Heidi Bostic, Dean of the Klingler College of Arts and Sciences and the College of Education, and her husband, affiliated faculty member in the Department of Theology Stephen Pluháček, are piloting a new faculty-in-residence program.
"[We've been] thinking about some of the needs we have at Marquette, including the need to support students," Bostic says. "This is a really challenging time, we all are familiar with the conversations about mental health issues, especially for young people... So Stephen and I really thought, how might we support our own deeper engagement with the Marquette community?"
The answer was to become the first participants in Marquette's faculty in residence program. The program's goal is to build relationships between faculty and students, and offer students a more informal support system of mentors.
Bostic and Pluháček are living in a nicely-renovated apartment at the Marquette-owned Campus Town East, which houses upperclassmen and graduate students. Bostic says they ended up in that building because there was a suitable unit available on short notice.
"It's not your typical arrangement for faculty in residence. Most programs focus on first-and second-year student residence halls," Bostic says. "And that will also be the aim long-term at Marquette."
Bostic and her husband are still trying to connect with freshmen and sophomores, even though they live in different residence halls.
"Our more concrete plans coming up will be to host some dinners," Bostic says. "Is there maybe a floor of a [first-year student] residence hall we could adopt or they could adopt us?

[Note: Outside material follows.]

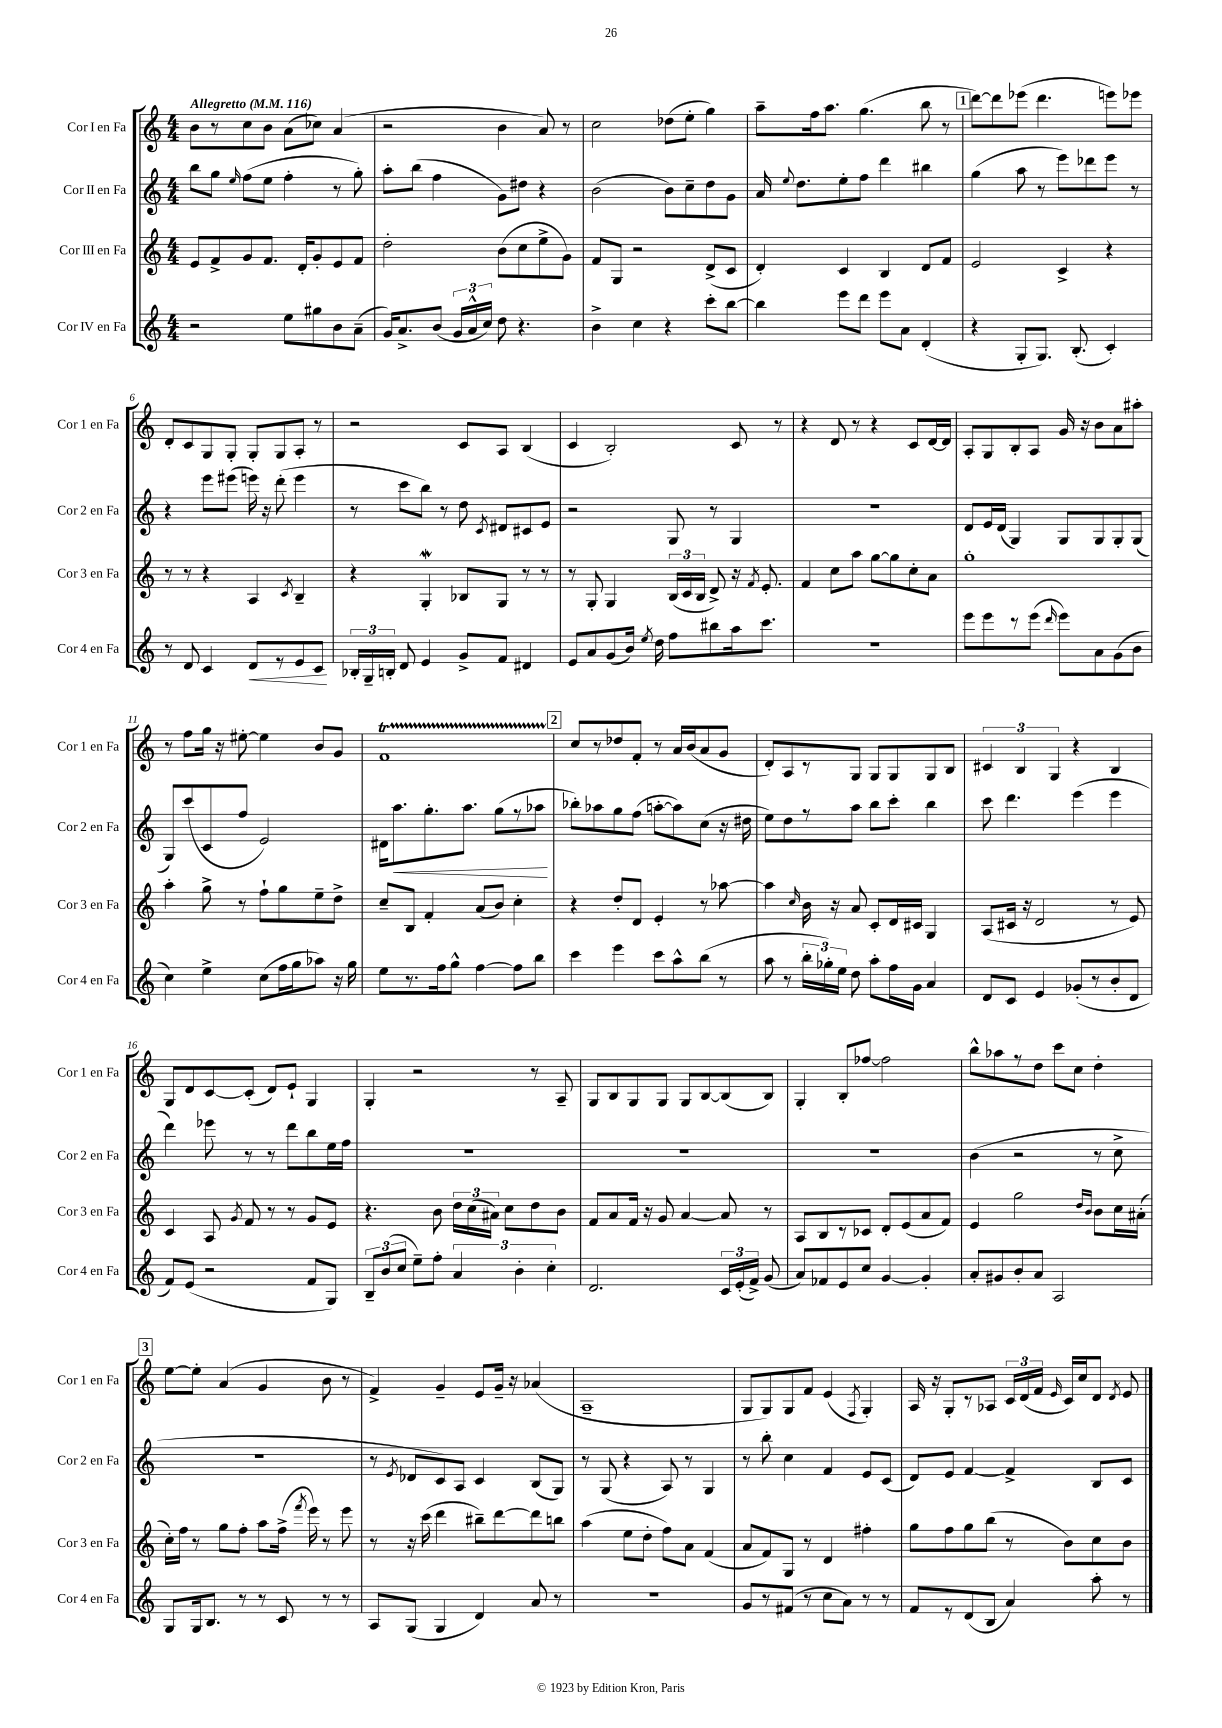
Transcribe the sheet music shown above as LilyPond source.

What we've heard so far from students is pretty interesting. For example, could a faculty in residence help to organize a review session before an exam?"
Bostic says she and her husband have heard mixed reactions from their colleagues, with some confused about why they would willingly live in a dorm.
"The inevitable question comes up, 'Well, what about your work-life balance?'" Bostic says. "Stephen and I both talk about making a distinction about job on one hand and work on the other. Job being what you do to pay the bills, and work being more like your vocation — your calling. And so, in that sense, I wouldn't want a separation between my work and my life."